## What this task involves
Pictures aside, can you reproduce the records word for word?

---------- Task inputs ----------

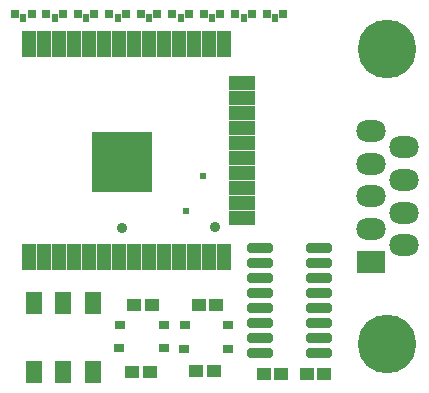
<source format=gts>
G04*
G04 #@! TF.GenerationSoftware,Altium Limited,Altium Designer,21.9.2 (33)*
G04*
G04 Layer_Color=8388736*
%FSLAX25Y25*%
%MOIN*%
G70*
G04*
G04 #@! TF.SameCoordinates,353233E6-1857-4CDD-983F-46C35F824410*
G04*
G04*
G04 #@! TF.FilePolarity,Negative*
G04*
G01*
G75*
%ADD28R,0.04537X0.04340*%
%ADD29R,0.08674X0.04737*%
%ADD30R,0.20485X0.20485*%
%ADD31R,0.04737X0.08674*%
%ADD32R,0.03162X0.03162*%
%ADD33R,0.02375X0.02769*%
%ADD34R,0.05524X0.07493*%
G04:AMPARAMS|DCode=35|XSize=29.65mil|YSize=35.56mil|CornerRadius=9.41mil|HoleSize=0mil|Usage=FLASHONLY|Rotation=90.000|XOffset=0mil|YOffset=0mil|HoleType=Round|Shape=RoundedRectangle|*
%AMROUNDEDRECTD35*
21,1,0.02965,0.01673,0,0,90.0*
21,1,0.01083,0.03556,0,0,90.0*
1,1,0.01883,0.00837,0.00541*
1,1,0.01883,0.00837,-0.00541*
1,1,0.01883,-0.00837,-0.00541*
1,1,0.01883,-0.00837,0.00541*
%
%ADD35ROUNDEDRECTD35*%
G04:AMPARAMS|DCode=36|XSize=85.56mil|YSize=31.62mil|CornerRadius=6.95mil|HoleSize=0mil|Usage=FLASHONLY|Rotation=180.000|XOffset=0mil|YOffset=0mil|HoleType=Round|Shape=RoundedRectangle|*
%AMROUNDEDRECTD36*
21,1,0.08556,0.01772,0,0,180.0*
21,1,0.07165,0.03162,0,0,180.0*
1,1,0.01391,-0.03583,0.00886*
1,1,0.01391,0.03583,0.00886*
1,1,0.01391,0.03583,-0.00886*
1,1,0.01391,-0.03583,-0.00886*
%
%ADD36ROUNDEDRECTD36*%
%ADD37O,0.09800X0.07300*%
%ADD38C,0.19540*%
%ADD39R,0.09800X0.07300*%
%ADD40C,0.03556*%
%ADD41C,0.02375*%
D28*
X26147Y29000D02*
D03*
X32053D02*
D03*
X27047Y51000D02*
D03*
X32953D02*
D03*
X4847Y28800D02*
D03*
X10753D02*
D03*
X5547Y51100D02*
D03*
X11453D02*
D03*
X63047Y28200D02*
D03*
X68953D02*
D03*
X54653Y28000D02*
D03*
X48747D02*
D03*
D29*
X41505Y125133D02*
D03*
Y80133D02*
D03*
Y85133D02*
D03*
Y90133D02*
D03*
Y95133D02*
D03*
Y100133D02*
D03*
Y105133D02*
D03*
Y110133D02*
D03*
Y115133D02*
D03*
Y120133D02*
D03*
D30*
X1400Y98600D02*
D03*
D31*
X-29400Y138066D02*
D03*
X-24400D02*
D03*
X-19400D02*
D03*
X-14400D02*
D03*
X-9400D02*
D03*
X-4400D02*
D03*
X600D02*
D03*
X5600D02*
D03*
X10600D02*
D03*
X15600D02*
D03*
X20600D02*
D03*
X25600D02*
D03*
X30600D02*
D03*
X35600D02*
D03*
X10600Y67200D02*
D03*
X15600D02*
D03*
X20600D02*
D03*
X25600D02*
D03*
X30600D02*
D03*
X35600D02*
D03*
X-4400D02*
D03*
X600D02*
D03*
X5600D02*
D03*
X-9400D02*
D03*
X-24400D02*
D03*
X-29400D02*
D03*
X-14400D02*
D03*
X-19400D02*
D03*
D32*
X39346Y148000D02*
D03*
X44858D02*
D03*
X28849D02*
D03*
X34361D02*
D03*
X18351D02*
D03*
X23863D02*
D03*
X7853D02*
D03*
X13365D02*
D03*
X-2644D02*
D03*
X2868D02*
D03*
X-13142D02*
D03*
X-7630D02*
D03*
X-23639D02*
D03*
X-18128D02*
D03*
X-34137D02*
D03*
X-28625D02*
D03*
X49844D02*
D03*
X55356D02*
D03*
D33*
X42102Y146819D02*
D03*
X31605D02*
D03*
X21107D02*
D03*
X10609D02*
D03*
X112D02*
D03*
X-10386D02*
D03*
X-20884D02*
D03*
X-31381D02*
D03*
X52600D02*
D03*
D34*
X-27942Y28586D02*
D03*
X-18100D02*
D03*
X-8258D02*
D03*
X-27942Y51814D02*
D03*
X-18100D02*
D03*
X-8258D02*
D03*
D35*
X15382Y36563D02*
D03*
Y44437D02*
D03*
X815D02*
D03*
X618Y36563D02*
D03*
X36992Y36363D02*
D03*
Y44237D02*
D03*
X22425D02*
D03*
X22228Y36363D02*
D03*
D36*
X47656Y35100D02*
D03*
Y40100D02*
D03*
Y45100D02*
D03*
Y50100D02*
D03*
Y55100D02*
D03*
Y60100D02*
D03*
Y65100D02*
D03*
Y70100D02*
D03*
X67144D02*
D03*
Y65100D02*
D03*
Y60100D02*
D03*
Y55100D02*
D03*
Y50100D02*
D03*
Y45100D02*
D03*
Y40100D02*
D03*
Y35100D02*
D03*
D37*
X95600Y81805D02*
D03*
Y103617D02*
D03*
X84419Y98164D02*
D03*
X95600Y92711D02*
D03*
X84419Y87258D02*
D03*
Y76353D02*
D03*
X95600Y70900D02*
D03*
X84419Y109069D02*
D03*
D38*
X90009Y38065D02*
D03*
Y136451D02*
D03*
D39*
X84419Y65447D02*
D03*
D40*
X1500Y76800D02*
D03*
X32600Y77100D02*
D03*
D41*
X28700Y93900D02*
D03*
X22800Y82500D02*
D03*
M02*

</source>
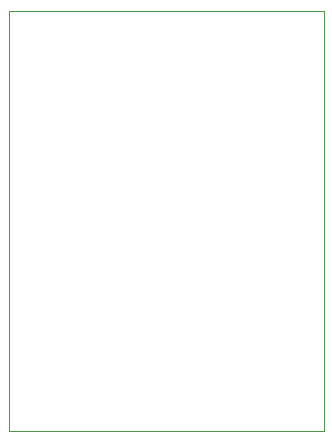
<source format=gbr>
G04 DipTrace 4.0.0.5*
G04 Ãðàíèöûïëàòû.gbr*
%MOMM*%
G04 #@! TF.FileFunction,Profile*
G04 #@! TF.Part,Single*
%ADD10C,0.12*%
%FSLAX35Y35*%
G04*
G71*
G90*
G75*
G01*
G04 BoardOutline*
%LPD*%
X1905000Y889000D2*
D10*
X4572000D1*
Y4445000D1*
X1905000D1*
Y889000D1*
M02*

</source>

----------

## Output
<source format=gts>
G04*
G04 #@! TF.GenerationSoftware,Altium Limited,Altium Designer,21.9.2 (33)*
G04*
G04 Layer_Color=8388736*
%FSLAX25Y25*%
%MOIN*%
G70*
G04*
G04 #@! TF.SameCoordinates,353233E6-1857-4CDD-983F-46C35F824410*
G04*
G04*
G04 #@! TF.FilePolarity,Negative*
G04*
G01*
G75*
%ADD28R,0.04537X0.04340*%
%ADD29R,0.08674X0.04737*%
%ADD30R,0.20485X0.20485*%
%ADD31R,0.04737X0.08674*%
%ADD32R,0.03162X0.03162*%
%ADD33R,0.02375X0.02769*%
%ADD34R,0.05524X0.07493*%
G04:AMPARAMS|DCode=35|XSize=29.65mil|YSize=35.56mil|CornerRadius=9.41mil|HoleSize=0mil|Usage=FLASHONLY|Rotation=90.000|XOffset=0mil|YOffset=0mil|HoleType=Round|Shape=RoundedRectangle|*
%AMROUNDEDRECTD35*
21,1,0.02965,0.01673,0,0,90.0*
21,1,0.01083,0.03556,0,0,90.0*
1,1,0.01883,0.00837,0.00541*
1,1,0.01883,0.00837,-0.00541*
1,1,0.01883,-0.00837,-0.00541*
1,1,0.01883,-0.00837,0.00541*
%
%ADD35ROUNDEDRECTD35*%
G04:AMPARAMS|DCode=36|XSize=85.56mil|YSize=31.62mil|CornerRadius=6.95mil|HoleSize=0mil|Usage=FLASHONLY|Rotation=180.000|XOffset=0mil|YOffset=0mil|HoleType=Round|Shape=RoundedRectangle|*
%AMROUNDEDRECTD36*
21,1,0.08556,0.01772,0,0,180.0*
21,1,0.07165,0.03162,0,0,180.0*
1,1,0.01391,-0.03583,0.00886*
1,1,0.01391,0.03583,0.00886*
1,1,0.01391,0.03583,-0.00886*
1,1,0.01391,-0.03583,-0.00886*
%
%ADD36ROUNDEDRECTD36*%
%ADD37O,0.09800X0.07300*%
%ADD38C,0.19540*%
%ADD39R,0.09800X0.07300*%
%ADD40C,0.03556*%
%ADD41C,0.02375*%
D28*
X26147Y29000D02*
D03*
X32053D02*
D03*
X27047Y51000D02*
D03*
X32953D02*
D03*
X4847Y28800D02*
D03*
X10753D02*
D03*
X5547Y51100D02*
D03*
X11453D02*
D03*
X63047Y28200D02*
D03*
X68953D02*
D03*
X54653Y28000D02*
D03*
X48747D02*
D03*
D29*
X41505Y125133D02*
D03*
Y80133D02*
D03*
Y85133D02*
D03*
Y90133D02*
D03*
Y95133D02*
D03*
Y100133D02*
D03*
Y105133D02*
D03*
Y110133D02*
D03*
Y115133D02*
D03*
Y120133D02*
D03*
D30*
X1400Y98600D02*
D03*
D31*
X-29400Y138066D02*
D03*
X-24400D02*
D03*
X-19400D02*
D03*
X-14400D02*
D03*
X-9400D02*
D03*
X-4400D02*
D03*
X600D02*
D03*
X5600D02*
D03*
X10600D02*
D03*
X15600D02*
D03*
X20600D02*
D03*
X25600D02*
D03*
X30600D02*
D03*
X35600D02*
D03*
X10600Y67200D02*
D03*
X15600D02*
D03*
X20600D02*
D03*
X25600D02*
D03*
X30600D02*
D03*
X35600D02*
D03*
X-4400D02*
D03*
X600D02*
D03*
X5600D02*
D03*
X-9400D02*
D03*
X-24400D02*
D03*
X-29400D02*
D03*
X-14400D02*
D03*
X-19400D02*
D03*
D32*
X39346Y148000D02*
D03*
X44858D02*
D03*
X28849D02*
D03*
X34361D02*
D03*
X18351D02*
D03*
X23863D02*
D03*
X7853D02*
D03*
X13365D02*
D03*
X-2644D02*
D03*
X2868D02*
D03*
X-13142D02*
D03*
X-7630D02*
D03*
X-23639D02*
D03*
X-18128D02*
D03*
X-34137D02*
D03*
X-28625D02*
D03*
X49844D02*
D03*
X55356D02*
D03*
D33*
X42102Y146819D02*
D03*
X31605D02*
D03*
X21107D02*
D03*
X10609D02*
D03*
X112D02*
D03*
X-10386D02*
D03*
X-20884D02*
D03*
X-31381D02*
D03*
X52600D02*
D03*
D34*
X-27942Y28586D02*
D03*
X-18100D02*
D03*
X-8258D02*
D03*
X-27942Y51814D02*
D03*
X-18100D02*
D03*
X-8258D02*
D03*
D35*
X15382Y36563D02*
D03*
Y44437D02*
D03*
X815D02*
D03*
X618Y36563D02*
D03*
X36992Y36363D02*
D03*
Y44237D02*
D03*
X22425D02*
D03*
X22228Y36363D02*
D03*
D36*
X47656Y35100D02*
D03*
Y40100D02*
D03*
Y45100D02*
D03*
Y50100D02*
D03*
Y55100D02*
D03*
Y60100D02*
D03*
Y65100D02*
D03*
Y70100D02*
D03*
X67144D02*
D03*
Y65100D02*
D03*
Y60100D02*
D03*
Y55100D02*
D03*
Y50100D02*
D03*
Y45100D02*
D03*
Y40100D02*
D03*
Y35100D02*
D03*
D37*
X95600Y81805D02*
D03*
Y103617D02*
D03*
X84419Y98164D02*
D03*
X95600Y92711D02*
D03*
X84419Y87258D02*
D03*
Y76353D02*
D03*
X95600Y70900D02*
D03*
X84419Y109069D02*
D03*
D38*
X90009Y38065D02*
D03*
Y136451D02*
D03*
D39*
X84419Y65447D02*
D03*
D40*
X1500Y76800D02*
D03*
X32600Y77100D02*
D03*
D41*
X28700Y93900D02*
D03*
X22800Y82500D02*
D03*
M02*

</source>
<source format=gbr>
G04 DipTrace 4.0.0.5*
G04 Ãðàíèöûïëàòû.gbr*
%MOMM*%
G04 #@! TF.FileFunction,Profile*
G04 #@! TF.Part,Single*
%ADD10C,0.12*%
%FSLAX35Y35*%
G04*
G71*
G90*
G75*
G01*
G04 BoardOutline*
%LPD*%
X1905000Y889000D2*
D10*
X4572000D1*
Y4445000D1*
X1905000D1*
Y889000D1*
M02*

</source>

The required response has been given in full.